Além do assédio, as mulheres enfrentam no meio científico dificuldades como a maternidade. Mileva Maric, por exemplo, se distanciou de suas pesquisas para cuidar do filho. Aliás, é relatado que durante os primeiros anos após a gravidez, que demandam cuidados intensos com os filhos, mulheres sentem dificuldade em conseguir financiamento para suas pesquisas por alegação de “baixa produtividade”, afetando a continuidade de sua carreira científica. O mesmo não acontece com cientistas do sexo masculino.

Não conseguiríamos citar todas as mulheres que lutaram para serem incluídas, estudar e trabalhar como cientistas de várias áreas. Todas são importantes, seja seu trabalho mundialmente reconhecido ou não, e devem ser sempre preservadas na história por seus trabalhos que muitas das vezes estão no dia a dia, como painéis solares e cabos de fibra óptica que foram originados por uma pesquisa de Shirley Jackson, a primeira mulher negra a conquistar PhD no Instituto de Tecnologia de Massachusetts (MIT).
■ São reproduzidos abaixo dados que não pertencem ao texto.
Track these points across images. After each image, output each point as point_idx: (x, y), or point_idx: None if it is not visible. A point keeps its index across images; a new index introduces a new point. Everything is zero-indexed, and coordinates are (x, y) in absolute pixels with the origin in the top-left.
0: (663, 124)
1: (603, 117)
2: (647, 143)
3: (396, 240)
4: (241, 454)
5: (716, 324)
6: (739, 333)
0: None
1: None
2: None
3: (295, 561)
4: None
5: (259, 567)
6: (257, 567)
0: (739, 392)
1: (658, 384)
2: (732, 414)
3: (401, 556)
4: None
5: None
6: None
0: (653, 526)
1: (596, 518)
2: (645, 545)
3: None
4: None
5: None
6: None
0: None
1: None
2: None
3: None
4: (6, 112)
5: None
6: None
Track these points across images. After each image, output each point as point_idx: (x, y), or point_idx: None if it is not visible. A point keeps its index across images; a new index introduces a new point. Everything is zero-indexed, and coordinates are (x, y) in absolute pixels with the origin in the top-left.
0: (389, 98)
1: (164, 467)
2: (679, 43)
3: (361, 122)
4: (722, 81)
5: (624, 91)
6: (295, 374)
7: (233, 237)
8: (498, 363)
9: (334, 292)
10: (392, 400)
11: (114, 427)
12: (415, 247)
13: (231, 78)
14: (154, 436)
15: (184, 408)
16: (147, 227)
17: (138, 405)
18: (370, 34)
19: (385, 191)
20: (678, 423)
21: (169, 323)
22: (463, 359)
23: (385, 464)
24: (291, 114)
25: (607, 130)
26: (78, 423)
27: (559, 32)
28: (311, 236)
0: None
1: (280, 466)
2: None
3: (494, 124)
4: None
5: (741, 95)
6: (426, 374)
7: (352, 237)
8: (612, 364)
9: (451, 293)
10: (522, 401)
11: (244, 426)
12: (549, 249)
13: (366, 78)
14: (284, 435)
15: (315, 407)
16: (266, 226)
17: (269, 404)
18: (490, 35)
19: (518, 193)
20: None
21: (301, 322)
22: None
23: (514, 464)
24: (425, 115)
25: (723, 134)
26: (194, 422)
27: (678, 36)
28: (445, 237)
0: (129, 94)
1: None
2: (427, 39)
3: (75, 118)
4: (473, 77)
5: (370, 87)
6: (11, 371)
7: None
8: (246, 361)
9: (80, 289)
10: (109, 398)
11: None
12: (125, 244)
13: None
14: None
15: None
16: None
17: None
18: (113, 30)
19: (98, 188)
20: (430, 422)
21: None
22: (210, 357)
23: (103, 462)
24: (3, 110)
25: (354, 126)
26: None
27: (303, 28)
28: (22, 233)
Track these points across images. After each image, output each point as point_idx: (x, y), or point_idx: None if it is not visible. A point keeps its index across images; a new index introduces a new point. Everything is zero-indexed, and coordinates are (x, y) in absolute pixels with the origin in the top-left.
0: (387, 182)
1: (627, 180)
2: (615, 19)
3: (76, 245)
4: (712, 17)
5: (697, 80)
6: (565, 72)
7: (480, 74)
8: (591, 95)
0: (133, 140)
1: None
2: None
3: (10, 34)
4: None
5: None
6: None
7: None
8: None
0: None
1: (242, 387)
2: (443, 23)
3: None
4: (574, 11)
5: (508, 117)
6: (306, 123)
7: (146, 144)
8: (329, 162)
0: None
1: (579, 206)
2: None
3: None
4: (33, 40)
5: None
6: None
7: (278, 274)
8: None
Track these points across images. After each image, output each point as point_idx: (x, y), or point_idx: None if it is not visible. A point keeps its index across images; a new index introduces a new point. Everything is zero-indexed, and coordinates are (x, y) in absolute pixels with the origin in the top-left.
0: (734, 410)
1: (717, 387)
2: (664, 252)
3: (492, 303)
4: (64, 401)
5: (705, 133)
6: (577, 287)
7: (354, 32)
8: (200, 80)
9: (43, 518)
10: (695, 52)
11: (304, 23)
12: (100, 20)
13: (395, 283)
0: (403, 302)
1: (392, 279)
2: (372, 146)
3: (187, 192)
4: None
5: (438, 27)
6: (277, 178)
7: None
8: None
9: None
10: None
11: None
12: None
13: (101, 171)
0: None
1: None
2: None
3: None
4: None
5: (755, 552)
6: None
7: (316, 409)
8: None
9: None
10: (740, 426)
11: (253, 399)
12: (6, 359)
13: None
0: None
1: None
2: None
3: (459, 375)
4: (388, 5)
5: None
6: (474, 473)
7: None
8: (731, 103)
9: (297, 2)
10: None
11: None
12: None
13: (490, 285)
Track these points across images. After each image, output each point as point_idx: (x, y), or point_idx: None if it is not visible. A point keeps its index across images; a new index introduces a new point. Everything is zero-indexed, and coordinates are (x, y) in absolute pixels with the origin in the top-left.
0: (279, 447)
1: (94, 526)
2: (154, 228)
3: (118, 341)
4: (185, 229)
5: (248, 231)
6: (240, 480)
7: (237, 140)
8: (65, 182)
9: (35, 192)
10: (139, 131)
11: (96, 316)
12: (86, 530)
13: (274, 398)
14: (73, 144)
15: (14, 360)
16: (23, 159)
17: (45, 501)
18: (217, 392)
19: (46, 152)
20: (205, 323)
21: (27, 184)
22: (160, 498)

O patriarcado ainda é dominante na sociedade e não é diferente nas ciências exatas, mas podemos reverter isso! O papel dos educadores em conjunto com a família está no estímulo ao estudo desde cedo.

Aí vêm algumas dicas da nossa entrevistada Patrícia Teles para você, menina que quer ser cientista:

1- Estudar né?; não tem jeito!
2- Tenha foco!
3- Seja altiva! (ter dignidade e amor próprio)
4- Reconhecer sua própria força! Pessoas para dizer que você não pode é o que mais
tem!
5- Não abra mão do seu jeito de ser mulher para poder fazer ciência!
6- E estar pronta pra briga.

Nunca me incentivaram a ser nada
Mal era alfabetizada
Ninguém acredita no meu potencial e dizem que aqui não é o meu lugar…
Mulher não faz ciência
Mulher apenas cuida do seu lar

Antes mesmo de alguém acreditar,
eu fiz e mostrei porque merecia estar lá,
ali eu já não era só presa, caça…
eu me tornava uma ameaça,
eles tem medo
medo do meu poder,
medo do que eu, mulher
posso fazer.

Chego em lugares que Mileva sonhou,
Marie lutou e tantas outras
que o nome você sequer já escutou,
elas fizeram por mim e hoje eu faço por elas.

Não deixando nenhum homem falar no meu lugar,
me definir ou decidir sobre mim
a revolução começou dentro de mim,
isso não é sobre o começo e sim sobre não ter fim.

Agradecimento: Ao Centro Brasileiro de Pesquisas Físicas (CBPF) e às inspiradoras aulas dos professores J. A. Helayël-Neto e L. Ospedal que trouxeram este assunto para as discussões do grupo de pesquisa “The Light Wizards of Diractsan”, o qual fazemos parte.

Por Princesas elfas ( Júlia Ceddia, Luana Charbel, Anna Cavalcante (alunas do Colégio Pedro II-Realengo).